Problems to work on:
[1] Return the portion of the match remarks starting with "We were just" and going on through "first three games.", copied word for word.
[2] According to the match remarks, which game were the players ticked off about letting get away?

Reading passage:
>>>
So we just thought defensively we were getting tougher and tougher as the match was going on.  And so there was a little bit of adjustments but more of it was just‑‑ I don't know‑‑ I wanted them to continue to stay in the fight.  So that was more of the talk than the adjustment.  I thought our game plan coming in was pretty good.
We were just back on our heels early on.  So those first three games our kids were getting more confident.  They were a little ticked off that they let Game 2 get away.  But they felt like they were getting a handle on what they were doing and their hitting percentage kept dropping through those first three games.
And you could tell our kids were getting more and more confident.  They believed that we were going to go to Game 5.  Even in the locker room, I'm in there and that team was locked in.  I mean, their eyes, they were just locked in.  They didn't need a pep talk.  It's all right, this is what we're going to do let's go out there and execute it.
<<<
Supplied data:
>>>
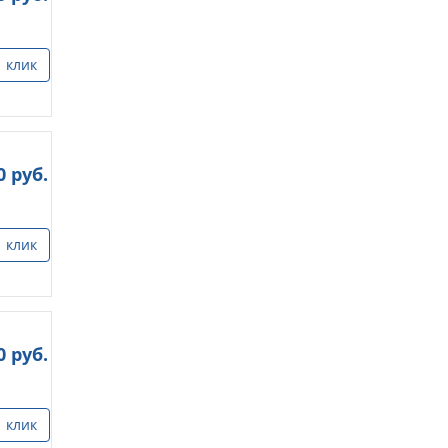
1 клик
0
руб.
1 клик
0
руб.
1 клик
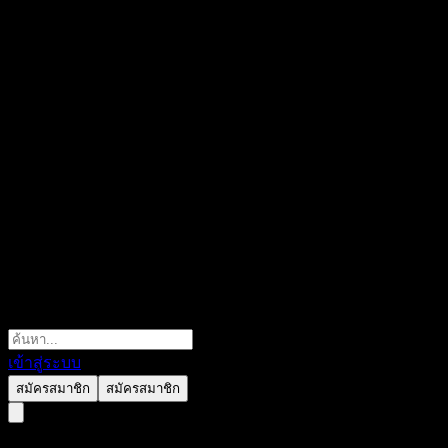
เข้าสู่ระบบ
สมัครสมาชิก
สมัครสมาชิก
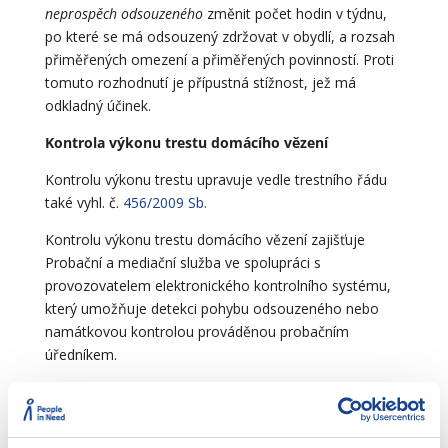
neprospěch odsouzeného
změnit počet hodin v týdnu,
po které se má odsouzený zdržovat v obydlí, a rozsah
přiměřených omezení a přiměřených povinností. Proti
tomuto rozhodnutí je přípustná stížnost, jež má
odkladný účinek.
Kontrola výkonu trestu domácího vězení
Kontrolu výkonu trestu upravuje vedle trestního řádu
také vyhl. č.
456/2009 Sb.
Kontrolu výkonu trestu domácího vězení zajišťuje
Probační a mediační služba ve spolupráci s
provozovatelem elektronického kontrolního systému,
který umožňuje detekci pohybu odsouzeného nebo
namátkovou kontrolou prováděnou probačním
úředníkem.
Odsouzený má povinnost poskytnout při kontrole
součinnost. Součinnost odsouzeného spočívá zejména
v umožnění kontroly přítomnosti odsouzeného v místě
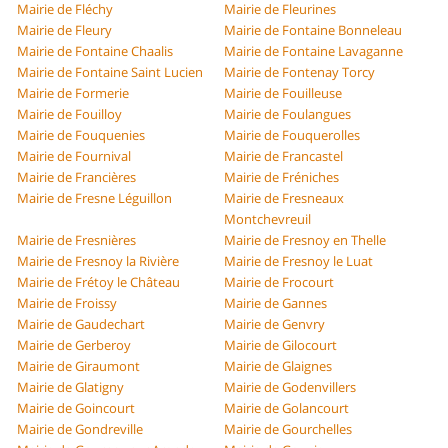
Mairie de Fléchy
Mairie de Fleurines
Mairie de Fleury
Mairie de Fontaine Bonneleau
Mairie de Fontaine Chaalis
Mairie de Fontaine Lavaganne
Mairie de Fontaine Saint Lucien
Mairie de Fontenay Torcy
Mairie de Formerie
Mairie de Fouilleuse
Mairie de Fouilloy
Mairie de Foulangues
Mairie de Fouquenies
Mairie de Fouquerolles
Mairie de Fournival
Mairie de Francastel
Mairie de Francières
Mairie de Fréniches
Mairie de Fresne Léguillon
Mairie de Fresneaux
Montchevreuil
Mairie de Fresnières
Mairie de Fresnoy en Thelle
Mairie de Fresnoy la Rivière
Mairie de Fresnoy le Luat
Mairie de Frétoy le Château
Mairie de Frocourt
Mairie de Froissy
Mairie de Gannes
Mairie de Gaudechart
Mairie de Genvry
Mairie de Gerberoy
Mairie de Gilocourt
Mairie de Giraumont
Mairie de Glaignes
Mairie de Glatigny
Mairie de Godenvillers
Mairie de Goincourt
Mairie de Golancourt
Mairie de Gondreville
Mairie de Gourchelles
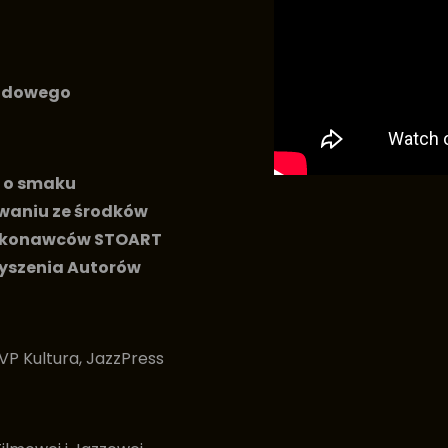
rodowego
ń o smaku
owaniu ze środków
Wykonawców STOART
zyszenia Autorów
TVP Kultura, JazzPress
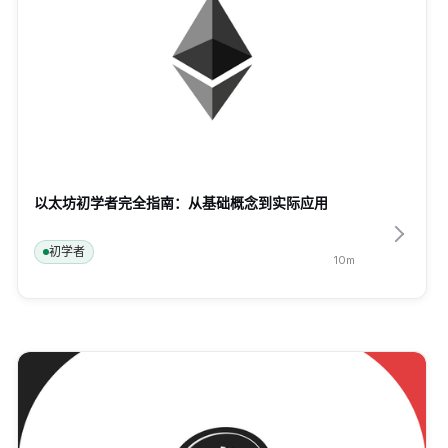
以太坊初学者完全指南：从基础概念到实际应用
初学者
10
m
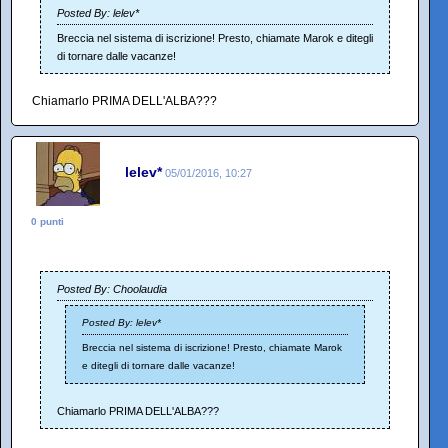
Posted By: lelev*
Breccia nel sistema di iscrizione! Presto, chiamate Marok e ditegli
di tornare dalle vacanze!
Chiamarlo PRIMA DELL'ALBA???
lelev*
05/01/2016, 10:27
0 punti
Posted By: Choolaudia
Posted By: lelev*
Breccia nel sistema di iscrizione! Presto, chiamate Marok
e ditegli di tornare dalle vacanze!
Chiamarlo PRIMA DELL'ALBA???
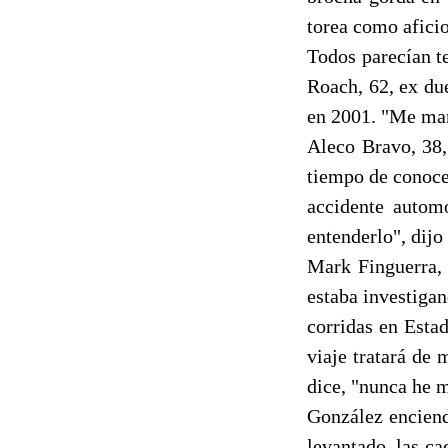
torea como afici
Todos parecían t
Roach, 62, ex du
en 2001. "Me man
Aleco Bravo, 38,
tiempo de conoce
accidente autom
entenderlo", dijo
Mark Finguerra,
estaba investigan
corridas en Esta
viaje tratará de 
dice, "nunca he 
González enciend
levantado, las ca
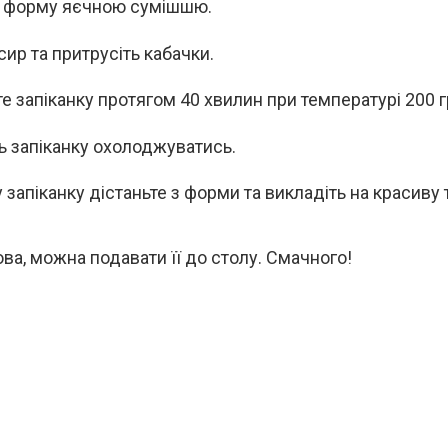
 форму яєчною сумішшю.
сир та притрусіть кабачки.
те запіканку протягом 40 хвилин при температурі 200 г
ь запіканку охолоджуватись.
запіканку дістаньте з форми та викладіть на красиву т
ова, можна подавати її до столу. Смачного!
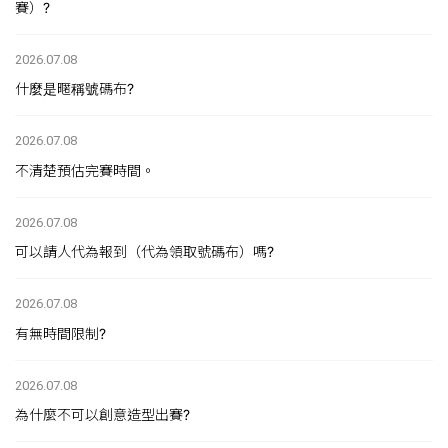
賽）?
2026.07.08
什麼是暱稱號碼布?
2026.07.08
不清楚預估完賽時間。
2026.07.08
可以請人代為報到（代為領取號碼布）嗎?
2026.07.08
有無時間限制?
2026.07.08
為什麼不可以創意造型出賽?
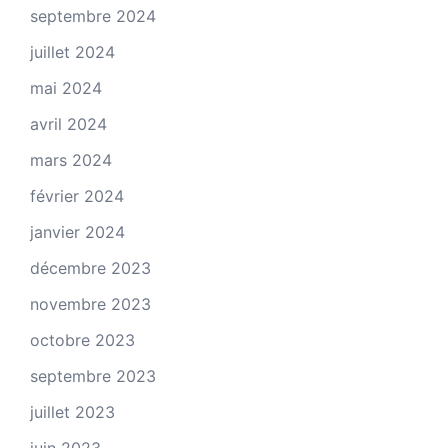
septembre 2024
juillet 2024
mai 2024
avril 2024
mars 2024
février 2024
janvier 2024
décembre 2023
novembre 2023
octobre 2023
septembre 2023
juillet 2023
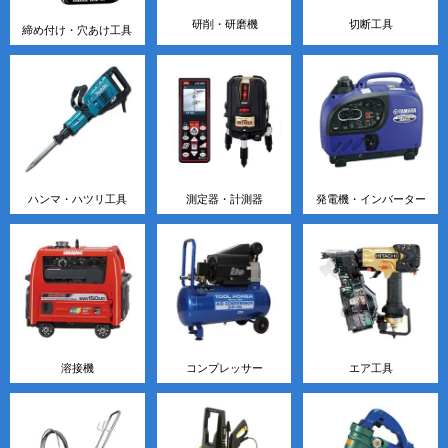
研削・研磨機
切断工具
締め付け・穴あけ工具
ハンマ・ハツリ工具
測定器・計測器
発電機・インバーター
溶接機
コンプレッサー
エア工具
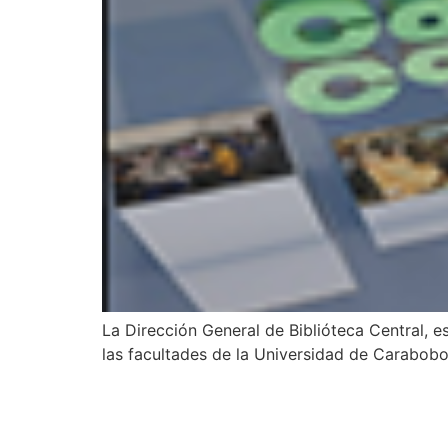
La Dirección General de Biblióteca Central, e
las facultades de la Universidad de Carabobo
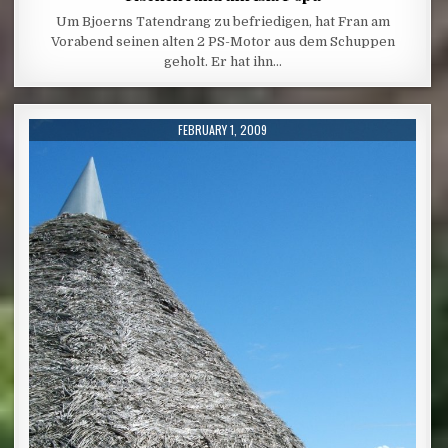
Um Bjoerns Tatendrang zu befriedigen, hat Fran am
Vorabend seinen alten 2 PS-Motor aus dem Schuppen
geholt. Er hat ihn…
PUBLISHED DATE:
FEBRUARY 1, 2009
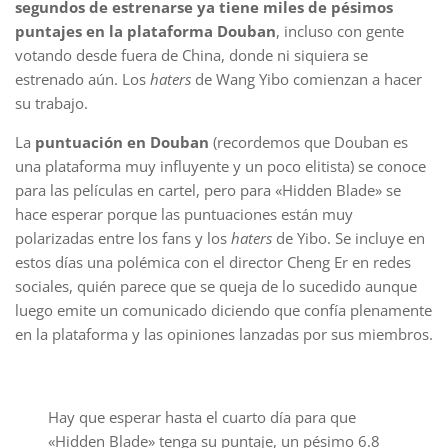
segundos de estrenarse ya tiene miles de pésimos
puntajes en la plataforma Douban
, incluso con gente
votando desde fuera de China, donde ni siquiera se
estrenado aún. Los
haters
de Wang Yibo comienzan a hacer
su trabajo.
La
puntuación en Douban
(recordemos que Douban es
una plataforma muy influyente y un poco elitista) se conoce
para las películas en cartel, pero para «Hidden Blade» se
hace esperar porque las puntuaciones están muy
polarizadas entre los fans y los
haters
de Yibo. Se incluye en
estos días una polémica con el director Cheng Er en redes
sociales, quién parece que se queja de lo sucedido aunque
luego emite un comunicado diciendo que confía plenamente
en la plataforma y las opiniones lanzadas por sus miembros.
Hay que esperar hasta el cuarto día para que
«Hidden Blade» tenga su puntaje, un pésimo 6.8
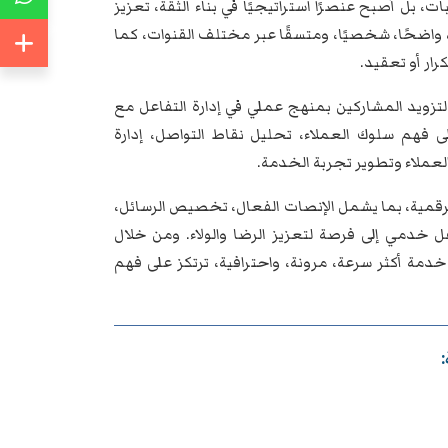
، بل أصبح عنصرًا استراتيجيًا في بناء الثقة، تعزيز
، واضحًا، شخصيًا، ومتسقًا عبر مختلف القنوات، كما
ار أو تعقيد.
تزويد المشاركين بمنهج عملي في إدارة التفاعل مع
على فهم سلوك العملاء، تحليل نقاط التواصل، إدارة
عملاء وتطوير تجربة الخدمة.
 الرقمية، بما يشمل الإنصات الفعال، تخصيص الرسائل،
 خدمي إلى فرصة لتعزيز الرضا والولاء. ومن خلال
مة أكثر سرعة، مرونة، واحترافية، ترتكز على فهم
<<<
Solution list:
[1]
We were just back on our heels early on.  So those first three games our kids were getting more confident.  They were a little ticked off that they let Game 2 get away.  But they felt like they were getting a handle on what they were doing and their hitting percentage kept dropping through those first three games.

[2] Game 2.